I wanted a big nice comfortable sturdy treestand I could sit in all day in a nice chair. I also wanted room for my boy to get in there with me. The only ones I found that came close were several hundred bucks. I decided to build my own. I like it.


----------



## Ancient Archer (Sep 25, 2008)

Nice work going on there! Are you planning on a hinged trap door at the top of the ladder for access & egress?


----------



## 3spop (Aug 11, 2006)

Ancient Archer said:


> Nice work going on there! Are you planning on a hinged trap door at the top of the ladder for access & egress?



Naw, I'm just gonna step up in there. Notice I left the top ladder rail sticking up a little bit for a handle. I gotta figur out what king of seat to go with now.


----------



## Grandad (Jan 3, 2009)

3spop said:


> Naw, I'm just gonna step up in there. Notice I left the top ladder rail sticking up a little bit for a handle. I gotta figur out what king of seat to go with now.


3spop, that is the mother of all ladder stands. Wow, it's great that you have the tools and skills to build that. I guess you'll transport it on a 18' lowboy. Take some pics and post of putting it in place and the final setup. Thanks!


----------



## bowman243 (Sep 27, 2009)

You guys do some nice work


----------



## bagel77 (Feb 1, 2008)

you guys do some really nice work....keep the pic coming...I might try something for next year


----------



## F.C.Hunter (Jul 14, 2009)

Any chance one of you guys might have pic of a menard tree stand. I tried to look it up through there website to see if I could order on but didn't have any luck.


----------



## dja05 (Dec 26, 2008)

*Seal welds on tree stands*

Alot of times treestands and other metal structures exposed to the outside elements are not seal welded.

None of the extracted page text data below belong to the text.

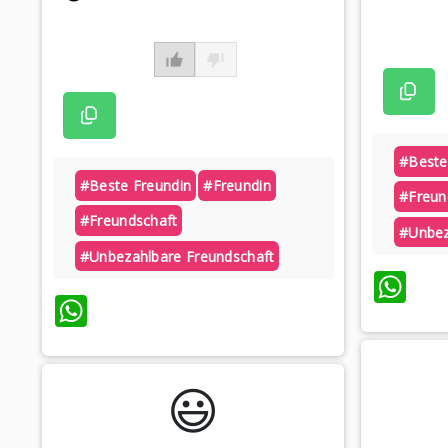
#beste
#beste Freundin
#freundin
#freun
#freundschaft
#unbez
#unbezahlbare Freundschaft
Wh
WhatsApp
😃️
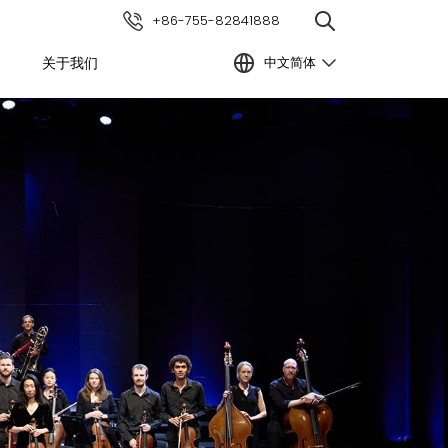
+86-755-82841888
中文简体
关于我们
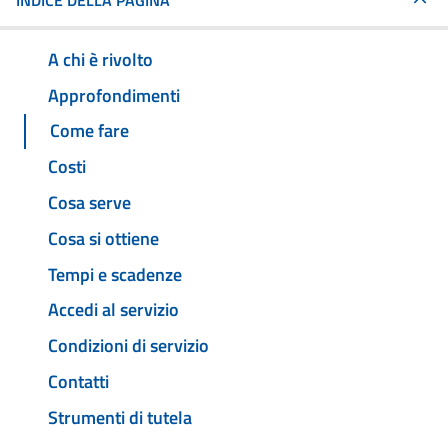
INDICE DELLA PAGINA
A chi è rivolto
Approfondimenti
Come fare
Costi
Cosa serve
Cosa si ottiene
Tempi e scadenze
Accedi al servizio
Condizioni di servizio
Contatti
Strumenti di tutela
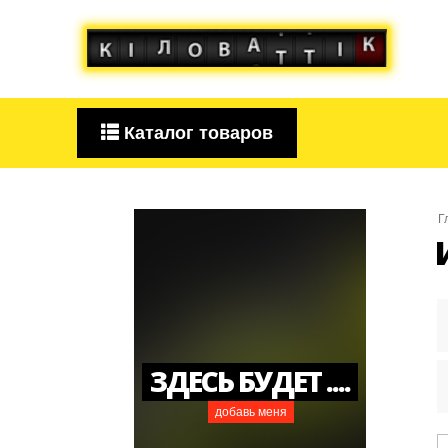
Каталог товаров
Г
ЗДЕСЬ БУДЕТ ....
добавь меня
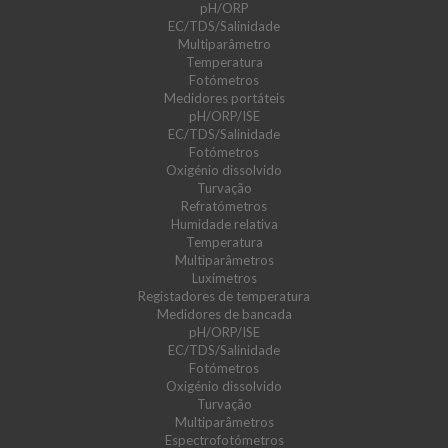
pH/ORP
EC/TDS/Salinidade
Multiparâmetro
Temperatura
Fotómetros
Medidores portáteis
pH/ORP/ISE
EC/TDS/Salinidade
Fotómetros
Oxigénio dissolvido
Turvação
Refratómetros
Humidade relativa
Temperatura
Multiparâmetros
Luxímetros
Registadores de temperatura
Medidores de bancada
pH/ORP/ISE
EC/TDS/Salinidade
Fotómetros
Oxigénio dissolvido
Turvação
Multiparâmetros
Espectrofotómetros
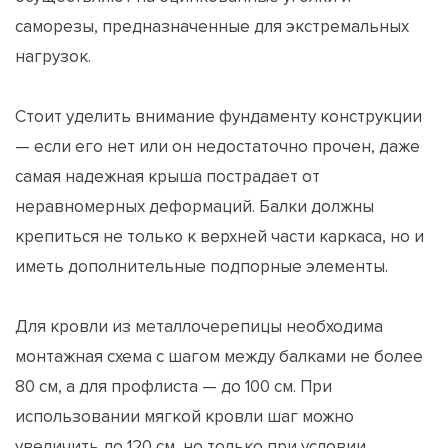
саморезы, предназначенные для экстремальных
нагрузок.
Стоит уделить внимание фундаменту конструкции
— если его нет или он недостаточно прочен, даже
самая надежная крыша пострадает от
неравномерных деформаций. Балки должны
крепиться не только к верхней части каркаса, но и
иметь дополнительные подпорные элементы.
Для кровли из металлочерепицы необходима
монтажная схема с шагом между балками не более
80 см, а для профлиста — до 100 см. При
использовании мягкой кровли шаг можно
увеличить до 120 см, но только при условии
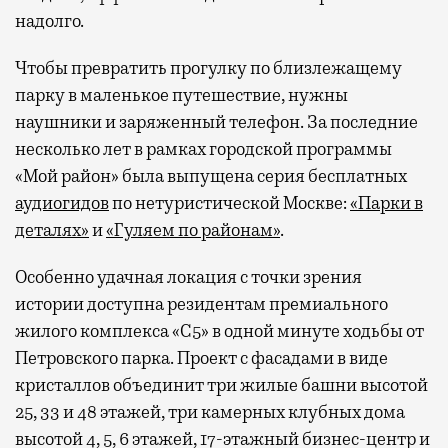
надолго.
Чтобы превратить прогулку по близлежащему
парку в маленькое путешествие, нужны
наушники и заряженный телефон. За последние
несколько лет в рамках городской программы
«Мой район» была выпущена серия бесплатных
аудиогидов
по нетуристической Москве:
«Парки в
деталях»
и
«Гуляем по районам»
.
Особенно удачная локация с точки зрения
истории доступна резидентам премиального
жилого комплекса «С5»
в одной минуте ходьбы от
Петровского парка. Проект с фасадами в виде
кристаллов объединит три жилые башни высотой
25, 33 и 48 этажей, три камерных клубных дома
высотой 4, 5, 6 этажей, 17-этажный бизнес-центр и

The reason for that is because of condensation and expansion and contraction. If square tubing or pipe is seal welded it can build up with condensation inside and then freeze and bust in the colder temps of winter. Just trying to shed some light on the subject, but a lot of times if you do see a seal weld there will be a weep hole drilled somewhere in the bottom to let out the moisture.


----------



## CarolIntruder (Nov 16, 2007)

here is the cheap one









and the more expensive one, they also have this one with the cheaper style's seat (i have this one and it is big and comfy)


----------



## F.C.Hunter (Jul 14, 2009)

Where could a fella order them stands from. If all they need is some beefing up that shouldn't be no problem for my millermatic.


----------



## buckhead (Apr 7, 2006)

In researching some new stands i recently came across info on an all resin stand from treestandhunter.com

Not so sure i would trust a plastic stand to hold up my 250lb *****.


----------